(EXERCISE DETAILS)
The answer should be an exact repeat of the stretch of material below from the line containing "122: (287, 775)" through the line containing "150: (1011, 388)".

━━━

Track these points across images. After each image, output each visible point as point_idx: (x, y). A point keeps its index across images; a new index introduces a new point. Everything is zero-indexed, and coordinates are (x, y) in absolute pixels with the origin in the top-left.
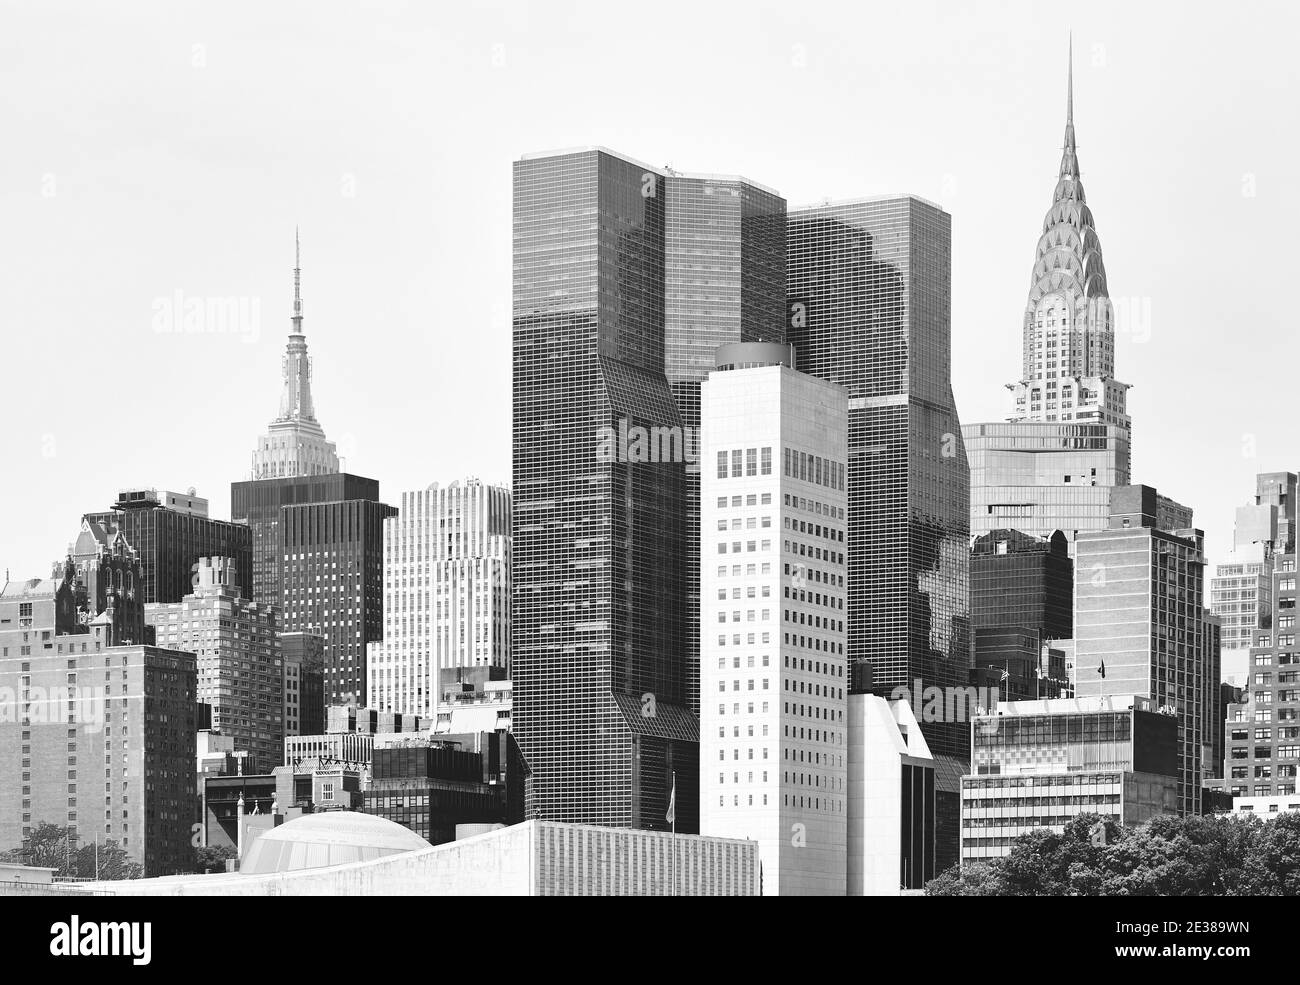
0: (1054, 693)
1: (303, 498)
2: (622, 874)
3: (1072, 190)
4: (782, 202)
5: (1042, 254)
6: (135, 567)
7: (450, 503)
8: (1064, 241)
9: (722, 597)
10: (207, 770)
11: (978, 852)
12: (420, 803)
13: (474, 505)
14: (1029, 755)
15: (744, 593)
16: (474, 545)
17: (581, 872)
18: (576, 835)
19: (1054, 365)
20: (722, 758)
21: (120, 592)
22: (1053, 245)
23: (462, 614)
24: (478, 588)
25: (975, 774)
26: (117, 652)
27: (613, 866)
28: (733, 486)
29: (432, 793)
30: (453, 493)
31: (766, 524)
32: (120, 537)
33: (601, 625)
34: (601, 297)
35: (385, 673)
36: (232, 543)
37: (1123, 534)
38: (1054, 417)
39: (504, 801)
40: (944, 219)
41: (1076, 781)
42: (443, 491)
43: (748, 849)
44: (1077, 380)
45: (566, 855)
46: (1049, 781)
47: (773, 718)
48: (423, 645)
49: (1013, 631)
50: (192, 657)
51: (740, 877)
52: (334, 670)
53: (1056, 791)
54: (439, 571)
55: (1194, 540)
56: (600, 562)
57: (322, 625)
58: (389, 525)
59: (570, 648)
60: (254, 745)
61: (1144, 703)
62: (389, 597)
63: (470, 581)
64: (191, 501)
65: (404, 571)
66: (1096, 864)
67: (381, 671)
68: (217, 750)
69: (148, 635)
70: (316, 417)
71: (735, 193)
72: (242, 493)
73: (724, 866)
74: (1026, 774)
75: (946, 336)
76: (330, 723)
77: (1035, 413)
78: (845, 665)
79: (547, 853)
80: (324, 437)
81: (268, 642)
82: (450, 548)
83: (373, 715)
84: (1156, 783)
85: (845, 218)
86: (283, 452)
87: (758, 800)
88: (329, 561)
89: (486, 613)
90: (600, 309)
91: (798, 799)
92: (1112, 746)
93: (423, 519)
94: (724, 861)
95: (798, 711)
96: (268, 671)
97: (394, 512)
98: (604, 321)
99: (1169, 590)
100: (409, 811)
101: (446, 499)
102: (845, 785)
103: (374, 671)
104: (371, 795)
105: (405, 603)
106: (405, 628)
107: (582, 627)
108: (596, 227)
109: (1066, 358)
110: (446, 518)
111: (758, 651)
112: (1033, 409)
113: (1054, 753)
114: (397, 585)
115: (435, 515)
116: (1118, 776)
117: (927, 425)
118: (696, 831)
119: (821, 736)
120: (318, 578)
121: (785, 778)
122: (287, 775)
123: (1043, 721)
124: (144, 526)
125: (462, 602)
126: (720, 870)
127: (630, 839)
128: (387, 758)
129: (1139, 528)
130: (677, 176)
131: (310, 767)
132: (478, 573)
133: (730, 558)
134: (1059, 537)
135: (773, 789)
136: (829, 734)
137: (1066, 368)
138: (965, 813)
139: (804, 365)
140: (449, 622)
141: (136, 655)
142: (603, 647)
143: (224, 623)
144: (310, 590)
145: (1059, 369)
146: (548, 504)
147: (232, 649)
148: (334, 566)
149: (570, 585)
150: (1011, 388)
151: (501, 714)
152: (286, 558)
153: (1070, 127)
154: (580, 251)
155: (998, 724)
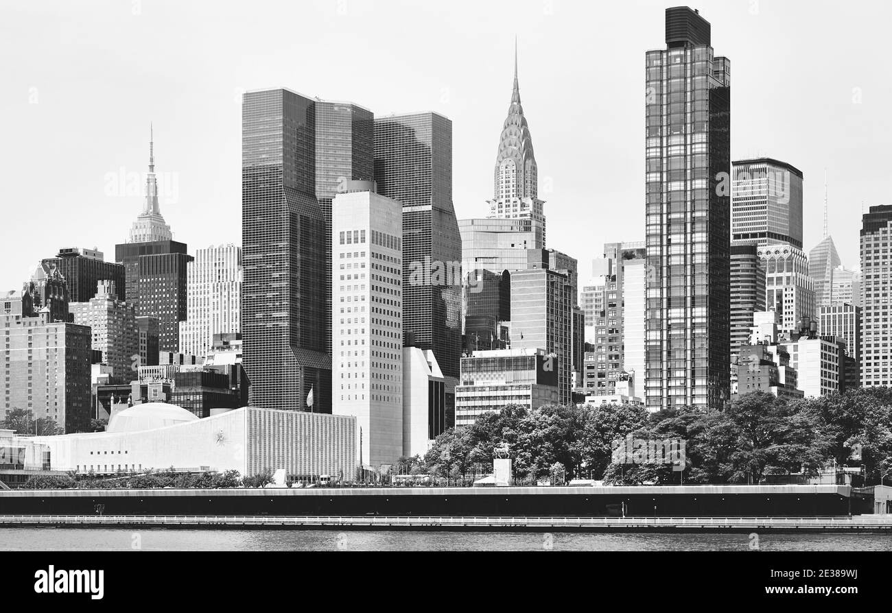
0: (503, 347)
1: (150, 252)
2: (290, 432)
3: (517, 110)
4: (372, 114)
5: (503, 140)
6: (64, 285)
7: (219, 255)
8: (513, 133)
9: (342, 301)
10: (99, 382)
11: (463, 422)
12: (198, 399)
13: (230, 257)
14: (487, 376)
15: (353, 299)
16: (230, 275)
17: (269, 432)
18: (267, 414)
19: (509, 192)
20: (342, 377)
21: (56, 297)
22: (508, 135)
23: (225, 308)
24: (232, 296)
25: (462, 385)
26: (52, 326)
27: (285, 429)
28: (347, 248)
29: (204, 394)
30: (220, 250)
31: (363, 266)
32: (57, 270)
33: (285, 314)
34: (284, 158)
35: (188, 336)
36: (116, 274)
37: (533, 272)
38: (509, 217)
39: (240, 398)
40: (449, 123)
41: (510, 388)
42: (216, 249)
43: (351, 421)
44: (520, 199)
45: (262, 423)
46: (497, 388)
47: (367, 358)
48: (206, 323)
49: (482, 317)
50: (89, 328)
51: (348, 434)
52: (164, 335)
53: (500, 393)
54: (214, 288)
55: (567, 275)
56: (284, 284)
57: (158, 313)
58: (189, 265)
59: (269, 325)
60: (124, 370)
61: (542, 352)
62: (190, 300)
63: (229, 292)
64: (95, 253)
65: (197, 288)
66: (516, 428)
67: (186, 335)
68: (105, 373)
69: (71, 317)
70: (161, 213)
71: (349, 110)
72: (121, 249)
73: (340, 428)
74: (486, 385)
75: (450, 178)
76: (160, 360)
77: (500, 214)
78: (401, 333)
79: (253, 422)
80: (165, 223)
81: (131, 321)
82: (219, 277)
83: (182, 356)
84: (547, 390)
85: (401, 122)
86: (144, 230)
87: (360, 397)
88: (162, 282)
89: (236, 307)
90: (284, 164)
91: (379, 397)
92: (527, 372)
93: (206, 262)
94: (340, 426)
95: (379, 355)
96: (131, 335)
97: (192, 259)
98: (286, 169)
99: (555, 298)
100: (193, 402)
101: (217, 254)
102: (401, 390)
103: (182, 335)
104: (175, 394)
105: (197, 302)
106: (197, 314)
107: (276, 315)
108: (282, 125)
109: (515, 188)
110: (217, 262)
111: (360, 326)
112: (499, 212)
113: (499, 375)
114: (194, 294)
115: (212, 261)
116: (529, 386)
117: (441, 220)
118: (330, 412)
119: (390, 367)
120: (156, 291)
121: (372, 387)
122: (137, 385)
123: (494, 360)
124: (72, 265)
125: (225, 302)
126: (338, 431)
127: (294, 416)
128: (182, 377)
129: (541, 269)
130: (322, 101)
131: (148, 381)
132: (232, 289)
133: (346, 283)
134: (506, 272)
135: (367, 392)
136: (393, 366)
137: (515, 193)
138: (457, 404)
139: (382, 191)
140: (219, 312)
141: (61, 328)
142: (286, 324)
143: (110, 312)
144: (152, 296)
145: (511, 193)
146: (259, 256)
147: (113, 324)
148: (164, 285)
149: (270, 295)
150: (489, 202)
151: (238, 356)
152: (141, 281)
153: (516, 79)
154: (274, 137)
155: (473, 361)
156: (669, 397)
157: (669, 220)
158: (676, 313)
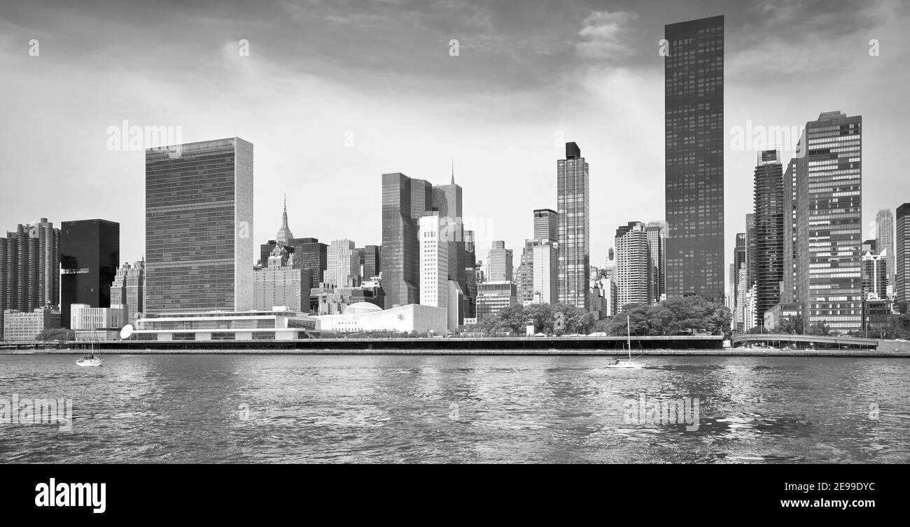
4: (431, 184)
7: (341, 243)
14: (490, 292)
15: (430, 260)
16: (346, 252)
18: (419, 307)
20: (426, 292)
25: (479, 296)
26: (295, 270)
28: (428, 239)
31: (435, 247)
40: (461, 188)
41: (501, 297)
42: (338, 241)
46: (494, 297)
47: (436, 285)
53: (496, 299)
59: (394, 270)
67: (327, 275)
71: (423, 182)
74: (489, 296)
78: (448, 275)
87: (433, 300)
89: (349, 265)
91: (441, 300)
92: (507, 290)
93: (335, 246)
103: (325, 276)
105: (332, 263)
106: (332, 268)
108: (399, 188)
110: (340, 246)
111: (433, 272)
113: (495, 292)
115: (338, 246)
116: (508, 296)
118: (419, 304)
120: (310, 258)
121: (439, 296)
133: (427, 253)
141: (299, 271)
142: (402, 270)
144: (309, 260)
149: (394, 258)
154: (396, 189)
155: (483, 286)
156: (568, 301)
157: (568, 229)
158: (571, 267)
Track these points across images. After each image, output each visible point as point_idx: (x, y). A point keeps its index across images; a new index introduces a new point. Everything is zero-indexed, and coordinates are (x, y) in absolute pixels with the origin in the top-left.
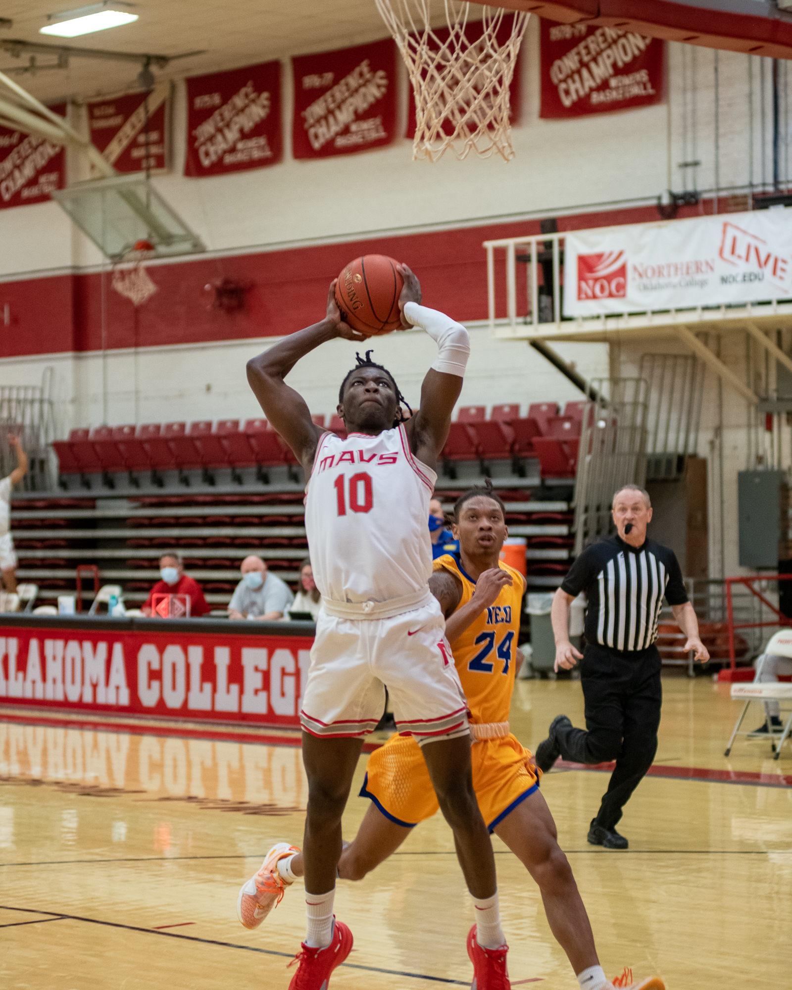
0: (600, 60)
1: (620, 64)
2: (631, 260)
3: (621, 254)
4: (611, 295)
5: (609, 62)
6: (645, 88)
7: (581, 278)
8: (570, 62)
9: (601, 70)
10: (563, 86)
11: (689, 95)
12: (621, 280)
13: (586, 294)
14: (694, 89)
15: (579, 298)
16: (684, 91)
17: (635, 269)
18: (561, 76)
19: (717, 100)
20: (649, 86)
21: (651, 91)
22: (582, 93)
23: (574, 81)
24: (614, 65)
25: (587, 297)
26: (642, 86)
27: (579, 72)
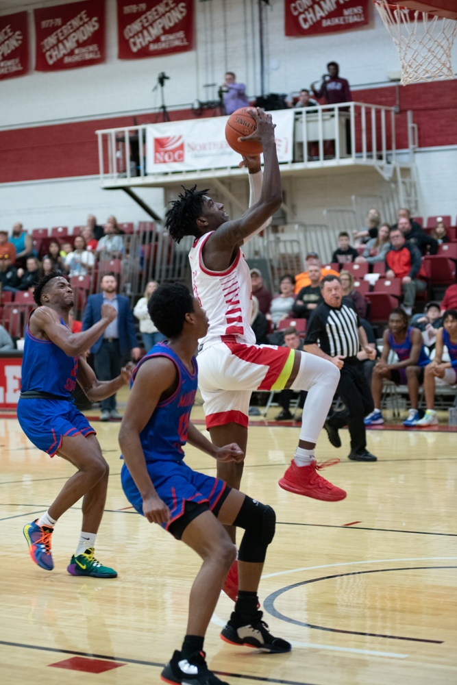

━━━

(RESULT OF THIS EXERCISE)
122: (287, 775)
123: (1043, 721)
124: (144, 526)
125: (462, 602)
126: (720, 870)
127: (630, 839)
128: (387, 758)
129: (1139, 528)
130: (677, 176)
131: (310, 767)
132: (478, 573)
133: (730, 558)
134: (1059, 537)
135: (773, 789)
136: (829, 734)
137: (1066, 368)
138: (965, 813)
139: (804, 365)
140: (449, 622)
141: (136, 655)
142: (603, 647)
143: (224, 623)
144: (310, 590)
145: (1059, 369)
146: (548, 504)
147: (232, 649)
148: (334, 566)
149: (570, 585)
150: (1011, 388)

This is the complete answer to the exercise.